Whatever the cause, what began to occur is that the characters acted with relative fearlessness. In doing so, they ceased to struggle. We no longer saw them walk into a situation with anything less than total confidence that they would succeed. Now, to be totally clear: I'm not talking about whether they appeared confident or not. I'm talking about cast confidence. We began to see them walk into situations with the utter confidence that they would succeed. I think, in essence, that's what the oft-repeated criticism of "X learned this lesson already" really gets at: "Because this character has already experienced this situation, I as a viewer cannot believe they are vulnerable enough to lead to real consequences."
Eventually, however, it extended even beyond repeat-situations. Any tangentially or superficially similar situation could be approached with that same expectation, until it encompassed virtually any situation where the M6 encountered anything outside their main group. There was no longer any sense of vulnerability about them. They would be proven right, over and over.

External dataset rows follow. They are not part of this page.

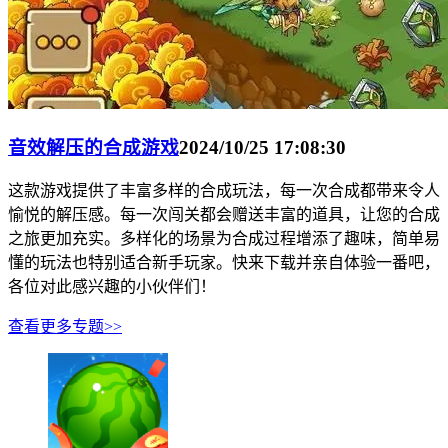
音效解压的合成游戏
2024/10/25 17:08:30
这款游戏提供了丰富多样的合成玩法，每一次合成都带来令人
愉悦的解压感。每一次闯关都会赠送丰富的道具，让您的合成
之旅更加充实。多样化的场景为合成过程增添了趣味，简单易
懂的玩法也特别适合新手玩家。快来下载并亲自体验一番吧，
各位对此感兴趣的小伙伴们！
查看更多专题>>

Which is problematic, because the ability to not succeed is a critical part of character writing: They must have goals, obstacles, and flaws - and from those flaws, a failure mode. Giving your characters a failure mode is absolutely necessary. This, I think, is also why the Student 6 have fundamentally failed to catch my attention: What characterization we have seen from them has yet to reveal a goal, obstacle, or flaw - and, critically, a failure mode - for any of them.
Is moral ambiguity good?
First, to be clear, when I speak of "moral ambiguity" I am speaking very specifically of presenting situations where no one character is not necessarily 100% in the wrong, or another 100% in the right. They may be right in some ways and wrong in others.
Given that this is a show where the villains are not going to succeed wildly Game of Thrones-style, it is my sense then that this ambiguity becomes somewhat critical to the creation of good narratives. Your question isn't "will the good guys succeed" (of course they will; it's a cartoon that needs to bring in a younger audience) but how will they succeed. What will they learn in the process?
Unfortunately, the above-mentioned invulnerability of character carries with it complete and total lack of moral uncertainty. Our protagonists become unquestioned paragons, and anyone outside their group inherently clearly in the wrong. They will never learn anything from an outsider, because that would imply they are wrong about something in the first place. What we're left with, then, is characters who were just right all along - unchallenged by what they face. And personally, I find that profoundly boring.
The few moments they do end up acting "in the wrong", it often comes off as the characters behaving bizarrely - specifically because their vulnerability to those situations has already been approached.
What do you think? Is there sense in this final point? In any of what I say here? Or is this all "barking up the wrong tree"?